The affordability and crime were two issues that imported many voters in that 905 region who worked against the liberals, he said.
He said that in many parts of the 905 area, there was the perception that crime, particularly car thefts, had gone out of control, and that was linked to the Trudeau years.
“And I think the conservatives in the last week and a half of the campaign really tried to focus on that,” said Coletto.
Boots vs. costumes
But there was also the opening of the dynamics of “Boots versus costumes” in Ontario that has become a political advantage for conservatives, he said.
The fact that conservatives won both monters of Windsor can be an indication of the slight realignment of the party: to obtain those working class sectors, private and unionized sector in the sectors of trades, manufacture and natural resources in their camp, said Coletto.
“The absolute devastation of the NDP really opened it,” he said. The GTA was an obstacle to liberals in some way, but conservatives achieved some important profits in other parts of the province. “

Arnold added that the liberals ate the NDP vote in many parts of the province, but there were not so many votes of the NDP to begin in 905, which harmed the liberals in terms of growth.
“The greatest dynamics of this campaign was the fall of the NDP. And in places where the fall of the NDP helped the liberals, as in Peterborough, that is a great night for them. But in places where there were not so many NDP or went more to the conservatives or separated uniformly, those are the places where I think they were more in the undo.”
Escape the votes to the left
Laura Stephenson, a professor of Political Science at Western University, said in some walks like London Fanshawe and Windsor West, in which the head of the PND lost to a conservative, probably divided votes on the left.

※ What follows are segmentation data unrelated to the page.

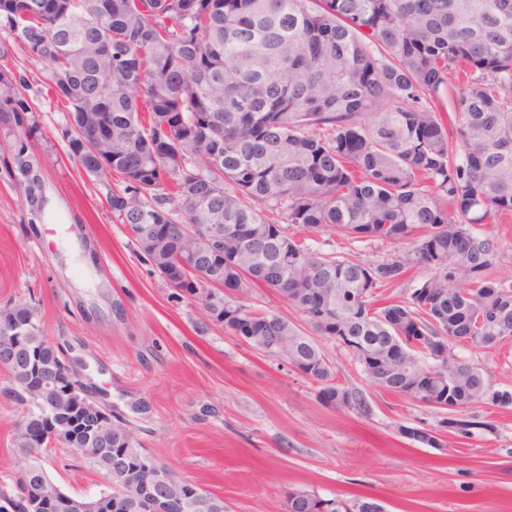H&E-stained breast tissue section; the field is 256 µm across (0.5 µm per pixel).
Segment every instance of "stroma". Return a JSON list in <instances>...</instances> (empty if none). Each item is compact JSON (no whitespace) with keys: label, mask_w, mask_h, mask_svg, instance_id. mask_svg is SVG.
<instances>
[{"label":"stroma","mask_w":512,"mask_h":512,"mask_svg":"<svg viewBox=\"0 0 512 512\" xmlns=\"http://www.w3.org/2000/svg\"><path fill=\"white\" fill-rule=\"evenodd\" d=\"M0 64L23 76L41 134L30 144L43 193L61 206L55 222L25 203L0 164V308L34 306L40 328L74 358L90 395L123 415L143 448L177 476L222 497L224 512H287L288 493L367 497L387 512H512V407L463 409L467 432L442 426L444 411L383 391L334 343L321 347L338 382L366 411L326 404L317 384L278 358L201 330L199 301L176 298L135 252L112 215L107 187L66 155V114L48 87L47 65L14 46L0 17ZM311 247L372 263L411 249L408 240L346 241L334 231L295 229ZM491 385L512 390V339L492 349L458 346ZM0 369V481L26 466L14 450L24 406L6 394ZM144 402L148 410L134 412ZM437 432L432 448L401 427ZM45 467L64 490L94 497L103 472L64 454Z\"/></svg>","instance_id":"stroma-1"}]
</instances>
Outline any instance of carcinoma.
Returning <instances> with one entry per match:
<instances>
[{"label":"carcinoma","instance_id":"cac0c4a2","mask_svg":"<svg viewBox=\"0 0 512 512\" xmlns=\"http://www.w3.org/2000/svg\"><path fill=\"white\" fill-rule=\"evenodd\" d=\"M14 43L49 67L67 112V156L92 178L119 188L106 200L128 227L139 257L163 276L181 245L177 224L224 225V285L206 293L201 328L227 335L253 324V345L294 363L331 405L363 411L362 394L336 382L316 341L323 336L356 362L391 336L444 330L472 349L512 337V280L494 273L497 241L477 226L512 216V0H0ZM0 130L14 180L35 200L40 176L29 141L39 127L22 77L0 70ZM454 117L443 115L448 79ZM112 125L100 158L94 136ZM327 228L347 240L413 239L404 254L373 263L315 251L288 233ZM421 264L432 276L404 301L377 306V289ZM271 288L305 317L315 336L244 302ZM20 322L41 334L26 302L0 308V327ZM432 360L428 365L423 359ZM381 388L423 404L462 410L480 401L482 372L448 347L413 352L406 371L367 372ZM112 435L133 460L146 452L112 414ZM14 448L26 468L0 499L54 484L53 451L109 471L105 458L64 439ZM166 512H224V499L178 477ZM112 512H144L138 486L112 474ZM310 510L371 512L369 499L310 495Z\"/></svg>","mask_w":512,"mask_h":512}]
</instances>
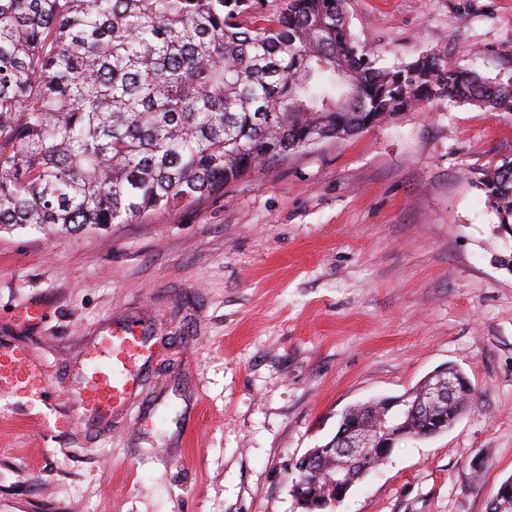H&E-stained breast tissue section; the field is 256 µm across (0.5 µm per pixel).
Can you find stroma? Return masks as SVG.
Masks as SVG:
<instances>
[{"label":"stroma","mask_w":512,"mask_h":512,"mask_svg":"<svg viewBox=\"0 0 512 512\" xmlns=\"http://www.w3.org/2000/svg\"><path fill=\"white\" fill-rule=\"evenodd\" d=\"M346 3L386 62L440 49L512 83V0ZM510 154L512 116L441 101L186 209L0 233V343L33 353L54 401L0 395V512H303L294 462L345 409L448 365L472 406L397 444L333 512H486L512 478V228L474 179ZM31 304L41 320L20 325ZM132 317L163 350L127 410L47 426L98 329Z\"/></svg>","instance_id":"1"}]
</instances>
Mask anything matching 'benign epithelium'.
Segmentation results:
<instances>
[{"instance_id": "benign-epithelium-1", "label": "benign epithelium", "mask_w": 512, "mask_h": 512, "mask_svg": "<svg viewBox=\"0 0 512 512\" xmlns=\"http://www.w3.org/2000/svg\"><path fill=\"white\" fill-rule=\"evenodd\" d=\"M448 369L443 368L428 376V392L420 399L421 406L427 410H440L442 414L431 416L432 428L441 431L448 423V403L455 396L467 397L473 393V387L467 377L453 373L445 380ZM409 397H385L377 400L374 411L367 420L342 426L329 446L318 449L321 454L336 456L333 466L324 468L320 475L324 482L322 492L312 490L308 482V472L313 458L304 455L295 463V477L292 480L291 494L296 503L305 506V501L319 496L316 507L325 509L341 502L353 485L345 476L351 464L364 470L375 469L388 457L392 448L399 442L410 438L409 431L402 421L407 412ZM491 512H512V480L501 484L496 495L489 502Z\"/></svg>"}]
</instances>
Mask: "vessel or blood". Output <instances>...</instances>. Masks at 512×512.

Before Carney becomes the leader, there may have been strong support to go to the head of the PND. In this case, it is likely that some stayed with the head of the NDP, but others went to the liberal candidates, she sad.
“So it was almost like a failure of coordination on the progressive side,” he said.
Stephenson also suggested that the Doug Ford factor should not be discarded for liberal challenges in the province.
“There are many people in Ontario who feel more conservative at this time,” he said. “Obviously, there are differences at the federal level, but you know, we have to give an account of the fact that there will be this more right reference level.”